• What needs to be done
Every line in the listing below from the one with "middle tip: (339, 371)" through the one with "thumb mcp: (461, 585)" is to be reproduced exactly, both ends included; leave out the rest.

• Given data
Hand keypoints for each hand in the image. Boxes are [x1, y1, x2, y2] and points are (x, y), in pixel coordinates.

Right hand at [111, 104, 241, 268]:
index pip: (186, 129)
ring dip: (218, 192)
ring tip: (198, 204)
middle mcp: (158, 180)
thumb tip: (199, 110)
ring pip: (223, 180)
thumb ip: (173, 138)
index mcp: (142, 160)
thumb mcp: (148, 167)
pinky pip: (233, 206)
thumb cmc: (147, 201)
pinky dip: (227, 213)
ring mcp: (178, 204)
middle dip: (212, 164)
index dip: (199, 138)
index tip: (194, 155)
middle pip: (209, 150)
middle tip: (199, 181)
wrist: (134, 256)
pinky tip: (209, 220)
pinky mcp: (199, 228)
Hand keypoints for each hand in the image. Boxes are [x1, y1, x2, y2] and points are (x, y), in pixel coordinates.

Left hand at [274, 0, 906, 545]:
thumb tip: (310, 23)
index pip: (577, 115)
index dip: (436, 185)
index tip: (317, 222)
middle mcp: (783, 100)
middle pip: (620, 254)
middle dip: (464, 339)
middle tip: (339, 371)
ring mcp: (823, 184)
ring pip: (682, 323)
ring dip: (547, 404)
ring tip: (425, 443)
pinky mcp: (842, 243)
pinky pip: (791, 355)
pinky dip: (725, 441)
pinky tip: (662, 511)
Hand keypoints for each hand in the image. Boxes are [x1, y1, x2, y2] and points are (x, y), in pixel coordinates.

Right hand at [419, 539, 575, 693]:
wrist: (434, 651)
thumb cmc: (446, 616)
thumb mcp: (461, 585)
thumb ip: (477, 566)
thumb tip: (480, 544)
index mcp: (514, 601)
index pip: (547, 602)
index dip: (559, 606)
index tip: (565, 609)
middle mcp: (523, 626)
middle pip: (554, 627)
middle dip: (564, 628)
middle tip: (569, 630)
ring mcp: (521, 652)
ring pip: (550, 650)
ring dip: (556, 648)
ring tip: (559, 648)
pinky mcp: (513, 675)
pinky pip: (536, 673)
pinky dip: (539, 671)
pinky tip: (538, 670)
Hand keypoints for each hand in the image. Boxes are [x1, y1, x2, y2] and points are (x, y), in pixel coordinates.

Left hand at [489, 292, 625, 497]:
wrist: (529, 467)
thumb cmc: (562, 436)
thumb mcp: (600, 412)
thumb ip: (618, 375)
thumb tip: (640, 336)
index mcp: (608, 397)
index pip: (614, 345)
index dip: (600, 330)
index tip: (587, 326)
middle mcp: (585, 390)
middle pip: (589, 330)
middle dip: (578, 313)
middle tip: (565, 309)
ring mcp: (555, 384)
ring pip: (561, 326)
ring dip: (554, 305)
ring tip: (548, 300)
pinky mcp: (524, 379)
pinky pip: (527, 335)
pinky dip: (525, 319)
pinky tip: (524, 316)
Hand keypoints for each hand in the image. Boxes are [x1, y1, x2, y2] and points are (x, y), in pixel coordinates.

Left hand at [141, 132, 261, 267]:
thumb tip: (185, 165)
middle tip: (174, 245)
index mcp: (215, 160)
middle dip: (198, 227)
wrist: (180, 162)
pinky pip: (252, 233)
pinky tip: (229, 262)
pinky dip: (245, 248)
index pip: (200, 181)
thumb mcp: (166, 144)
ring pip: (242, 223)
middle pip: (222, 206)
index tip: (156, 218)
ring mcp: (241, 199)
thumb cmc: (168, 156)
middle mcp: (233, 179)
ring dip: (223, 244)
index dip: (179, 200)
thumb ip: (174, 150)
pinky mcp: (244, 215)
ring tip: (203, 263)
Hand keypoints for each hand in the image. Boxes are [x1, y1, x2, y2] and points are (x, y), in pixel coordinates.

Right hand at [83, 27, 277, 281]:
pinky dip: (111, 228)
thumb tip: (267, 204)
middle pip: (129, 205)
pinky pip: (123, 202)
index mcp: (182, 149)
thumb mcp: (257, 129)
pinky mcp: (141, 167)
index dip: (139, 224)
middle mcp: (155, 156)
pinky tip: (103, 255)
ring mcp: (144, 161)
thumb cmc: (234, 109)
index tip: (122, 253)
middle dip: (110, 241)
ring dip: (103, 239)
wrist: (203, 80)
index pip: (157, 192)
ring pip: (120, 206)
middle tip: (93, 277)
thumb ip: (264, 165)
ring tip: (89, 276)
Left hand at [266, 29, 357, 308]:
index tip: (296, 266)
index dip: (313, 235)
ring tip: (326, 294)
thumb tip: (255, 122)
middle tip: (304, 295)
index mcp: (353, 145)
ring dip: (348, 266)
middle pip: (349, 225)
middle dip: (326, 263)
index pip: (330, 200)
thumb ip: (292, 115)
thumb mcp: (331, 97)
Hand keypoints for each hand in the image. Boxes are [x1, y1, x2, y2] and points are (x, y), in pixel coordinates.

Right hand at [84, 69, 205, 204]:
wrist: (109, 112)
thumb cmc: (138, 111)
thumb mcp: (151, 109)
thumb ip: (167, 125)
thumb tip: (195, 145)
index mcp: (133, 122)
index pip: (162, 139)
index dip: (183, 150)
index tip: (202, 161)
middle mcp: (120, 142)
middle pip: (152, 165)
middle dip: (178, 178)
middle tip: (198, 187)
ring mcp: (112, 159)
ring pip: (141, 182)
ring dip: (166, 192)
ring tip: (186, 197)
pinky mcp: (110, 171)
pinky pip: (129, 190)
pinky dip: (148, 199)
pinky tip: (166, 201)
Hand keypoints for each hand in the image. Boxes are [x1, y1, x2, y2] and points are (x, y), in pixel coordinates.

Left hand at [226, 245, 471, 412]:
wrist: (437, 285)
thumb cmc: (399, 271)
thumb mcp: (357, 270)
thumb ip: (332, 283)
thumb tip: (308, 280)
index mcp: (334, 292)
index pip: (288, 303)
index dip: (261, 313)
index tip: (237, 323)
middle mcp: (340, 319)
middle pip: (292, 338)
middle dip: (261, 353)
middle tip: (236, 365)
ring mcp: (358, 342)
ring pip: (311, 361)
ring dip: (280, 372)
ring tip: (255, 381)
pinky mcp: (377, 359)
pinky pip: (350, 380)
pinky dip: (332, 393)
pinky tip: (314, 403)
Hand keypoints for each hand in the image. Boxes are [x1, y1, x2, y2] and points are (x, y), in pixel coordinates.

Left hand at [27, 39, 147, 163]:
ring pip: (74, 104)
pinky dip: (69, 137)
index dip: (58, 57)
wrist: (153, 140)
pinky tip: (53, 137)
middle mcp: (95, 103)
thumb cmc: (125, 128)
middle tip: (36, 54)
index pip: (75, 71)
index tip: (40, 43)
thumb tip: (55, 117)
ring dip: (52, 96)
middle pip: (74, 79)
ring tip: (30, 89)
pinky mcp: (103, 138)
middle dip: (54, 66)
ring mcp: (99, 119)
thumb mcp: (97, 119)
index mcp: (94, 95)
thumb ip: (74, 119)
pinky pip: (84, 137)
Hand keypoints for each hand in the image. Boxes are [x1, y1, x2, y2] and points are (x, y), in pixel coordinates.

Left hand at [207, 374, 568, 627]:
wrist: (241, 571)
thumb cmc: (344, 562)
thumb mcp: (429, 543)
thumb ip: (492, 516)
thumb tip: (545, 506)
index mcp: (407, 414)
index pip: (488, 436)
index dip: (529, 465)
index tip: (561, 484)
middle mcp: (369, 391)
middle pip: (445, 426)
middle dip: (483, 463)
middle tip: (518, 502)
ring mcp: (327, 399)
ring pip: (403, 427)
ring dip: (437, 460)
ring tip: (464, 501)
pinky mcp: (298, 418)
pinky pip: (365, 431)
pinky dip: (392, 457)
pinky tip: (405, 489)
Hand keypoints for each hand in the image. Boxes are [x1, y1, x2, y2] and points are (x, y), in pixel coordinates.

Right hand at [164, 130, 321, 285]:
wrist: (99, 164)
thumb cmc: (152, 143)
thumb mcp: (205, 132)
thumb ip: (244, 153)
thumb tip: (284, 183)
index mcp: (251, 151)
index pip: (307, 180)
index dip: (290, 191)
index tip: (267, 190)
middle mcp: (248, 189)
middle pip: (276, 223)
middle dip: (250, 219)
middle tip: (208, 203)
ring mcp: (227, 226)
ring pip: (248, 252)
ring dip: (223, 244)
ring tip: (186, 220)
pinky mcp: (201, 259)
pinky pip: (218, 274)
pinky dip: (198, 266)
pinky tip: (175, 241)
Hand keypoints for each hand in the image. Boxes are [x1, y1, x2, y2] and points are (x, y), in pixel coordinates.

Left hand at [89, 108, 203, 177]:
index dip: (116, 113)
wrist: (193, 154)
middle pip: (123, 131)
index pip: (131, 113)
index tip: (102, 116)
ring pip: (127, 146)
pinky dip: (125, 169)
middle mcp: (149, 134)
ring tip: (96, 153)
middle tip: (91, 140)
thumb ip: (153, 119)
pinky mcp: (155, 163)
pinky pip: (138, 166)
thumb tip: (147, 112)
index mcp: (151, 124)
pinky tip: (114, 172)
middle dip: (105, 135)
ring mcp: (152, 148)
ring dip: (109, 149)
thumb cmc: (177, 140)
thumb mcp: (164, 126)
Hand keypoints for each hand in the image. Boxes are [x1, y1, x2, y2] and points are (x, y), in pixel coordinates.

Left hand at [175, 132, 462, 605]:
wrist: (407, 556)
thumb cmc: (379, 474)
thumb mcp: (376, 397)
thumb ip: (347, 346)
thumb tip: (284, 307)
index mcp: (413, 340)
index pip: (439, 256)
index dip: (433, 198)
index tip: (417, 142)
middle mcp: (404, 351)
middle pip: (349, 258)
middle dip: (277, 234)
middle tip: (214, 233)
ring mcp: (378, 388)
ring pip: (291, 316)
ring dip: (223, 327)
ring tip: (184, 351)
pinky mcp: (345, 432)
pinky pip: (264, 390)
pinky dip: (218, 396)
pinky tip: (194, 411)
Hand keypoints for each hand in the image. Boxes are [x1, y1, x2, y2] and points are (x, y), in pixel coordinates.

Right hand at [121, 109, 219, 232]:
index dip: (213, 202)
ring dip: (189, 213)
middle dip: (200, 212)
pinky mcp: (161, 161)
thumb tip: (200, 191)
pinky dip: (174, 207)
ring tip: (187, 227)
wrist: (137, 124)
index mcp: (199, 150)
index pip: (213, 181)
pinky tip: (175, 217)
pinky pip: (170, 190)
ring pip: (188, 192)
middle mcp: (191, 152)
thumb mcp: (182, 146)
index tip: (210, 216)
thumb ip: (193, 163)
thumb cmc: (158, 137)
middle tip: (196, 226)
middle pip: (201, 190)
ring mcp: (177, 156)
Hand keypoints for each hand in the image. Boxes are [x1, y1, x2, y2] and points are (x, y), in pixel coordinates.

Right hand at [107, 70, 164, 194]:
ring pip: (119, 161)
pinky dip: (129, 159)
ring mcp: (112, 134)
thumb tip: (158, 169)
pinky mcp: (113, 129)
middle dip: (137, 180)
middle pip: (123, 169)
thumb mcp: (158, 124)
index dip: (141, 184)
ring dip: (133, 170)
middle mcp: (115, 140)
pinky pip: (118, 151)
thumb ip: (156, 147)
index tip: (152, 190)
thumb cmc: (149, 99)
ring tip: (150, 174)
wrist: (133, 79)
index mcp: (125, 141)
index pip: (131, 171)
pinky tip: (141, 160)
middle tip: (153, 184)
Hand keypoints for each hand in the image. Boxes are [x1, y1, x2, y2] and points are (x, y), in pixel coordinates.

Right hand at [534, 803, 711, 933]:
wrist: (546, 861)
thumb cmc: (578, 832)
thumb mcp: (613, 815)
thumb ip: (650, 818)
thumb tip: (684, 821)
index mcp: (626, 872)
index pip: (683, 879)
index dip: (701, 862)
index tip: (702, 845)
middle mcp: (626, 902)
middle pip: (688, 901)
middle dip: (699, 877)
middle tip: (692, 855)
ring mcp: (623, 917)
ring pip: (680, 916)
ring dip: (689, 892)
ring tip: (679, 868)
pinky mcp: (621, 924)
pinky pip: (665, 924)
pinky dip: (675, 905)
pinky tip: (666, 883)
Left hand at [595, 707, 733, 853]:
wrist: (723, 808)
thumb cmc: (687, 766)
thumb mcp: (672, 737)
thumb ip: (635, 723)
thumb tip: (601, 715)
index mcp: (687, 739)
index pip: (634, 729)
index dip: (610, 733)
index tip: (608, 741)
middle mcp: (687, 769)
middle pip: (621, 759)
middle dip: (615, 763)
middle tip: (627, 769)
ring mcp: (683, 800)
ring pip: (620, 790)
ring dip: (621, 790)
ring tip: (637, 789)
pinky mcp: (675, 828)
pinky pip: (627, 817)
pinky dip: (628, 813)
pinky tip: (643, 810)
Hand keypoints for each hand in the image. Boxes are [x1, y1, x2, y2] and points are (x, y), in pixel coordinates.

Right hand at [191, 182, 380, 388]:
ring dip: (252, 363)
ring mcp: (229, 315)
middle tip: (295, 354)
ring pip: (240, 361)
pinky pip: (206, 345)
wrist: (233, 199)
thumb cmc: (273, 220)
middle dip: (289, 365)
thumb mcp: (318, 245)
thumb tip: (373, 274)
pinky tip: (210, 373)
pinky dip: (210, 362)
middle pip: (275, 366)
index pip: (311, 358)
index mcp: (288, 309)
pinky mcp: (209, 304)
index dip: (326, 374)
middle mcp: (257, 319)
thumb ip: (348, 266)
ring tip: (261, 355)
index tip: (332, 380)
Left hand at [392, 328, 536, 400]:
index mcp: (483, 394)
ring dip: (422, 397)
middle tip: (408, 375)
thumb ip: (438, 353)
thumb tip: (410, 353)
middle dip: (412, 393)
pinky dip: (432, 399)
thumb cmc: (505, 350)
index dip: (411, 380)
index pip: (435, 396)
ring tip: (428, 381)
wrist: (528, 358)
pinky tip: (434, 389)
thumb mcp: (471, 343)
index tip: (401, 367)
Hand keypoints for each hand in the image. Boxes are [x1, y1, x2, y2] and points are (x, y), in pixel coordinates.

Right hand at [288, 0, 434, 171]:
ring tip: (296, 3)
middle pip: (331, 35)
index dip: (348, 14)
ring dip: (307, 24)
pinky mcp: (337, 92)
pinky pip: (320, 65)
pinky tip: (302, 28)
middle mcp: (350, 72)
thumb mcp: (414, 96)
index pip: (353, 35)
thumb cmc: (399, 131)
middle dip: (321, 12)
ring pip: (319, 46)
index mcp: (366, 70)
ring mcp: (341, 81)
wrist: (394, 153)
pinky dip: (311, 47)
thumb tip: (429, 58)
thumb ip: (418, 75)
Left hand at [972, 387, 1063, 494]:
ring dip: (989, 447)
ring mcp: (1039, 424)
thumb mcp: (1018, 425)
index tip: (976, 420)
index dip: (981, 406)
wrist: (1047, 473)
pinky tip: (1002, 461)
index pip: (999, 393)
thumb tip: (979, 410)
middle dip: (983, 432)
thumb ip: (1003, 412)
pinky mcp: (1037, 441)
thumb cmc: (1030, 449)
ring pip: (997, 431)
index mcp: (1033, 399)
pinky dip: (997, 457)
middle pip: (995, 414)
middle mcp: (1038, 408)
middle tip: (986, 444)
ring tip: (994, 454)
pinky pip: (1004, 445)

• Exercise answer
middle tip: (339, 371)
ring mcp: (823, 184)
ring pip: (682, 323)
ring dip: (547, 404)
ring tip: (425, 443)
pinky mcp: (842, 243)
pinky pip: (791, 355)
pinky dip: (725, 441)
pinky tip: (662, 511)
Hand keypoints for each hand in the image. Boxes are [x1, y1, x2, y2] and points are (x, y), in pixel coordinates.

Right hand at [419, 539, 575, 693]:
wrist: (434, 651)
thumb cmc: (446, 616)
thumb mcp: (461, 585)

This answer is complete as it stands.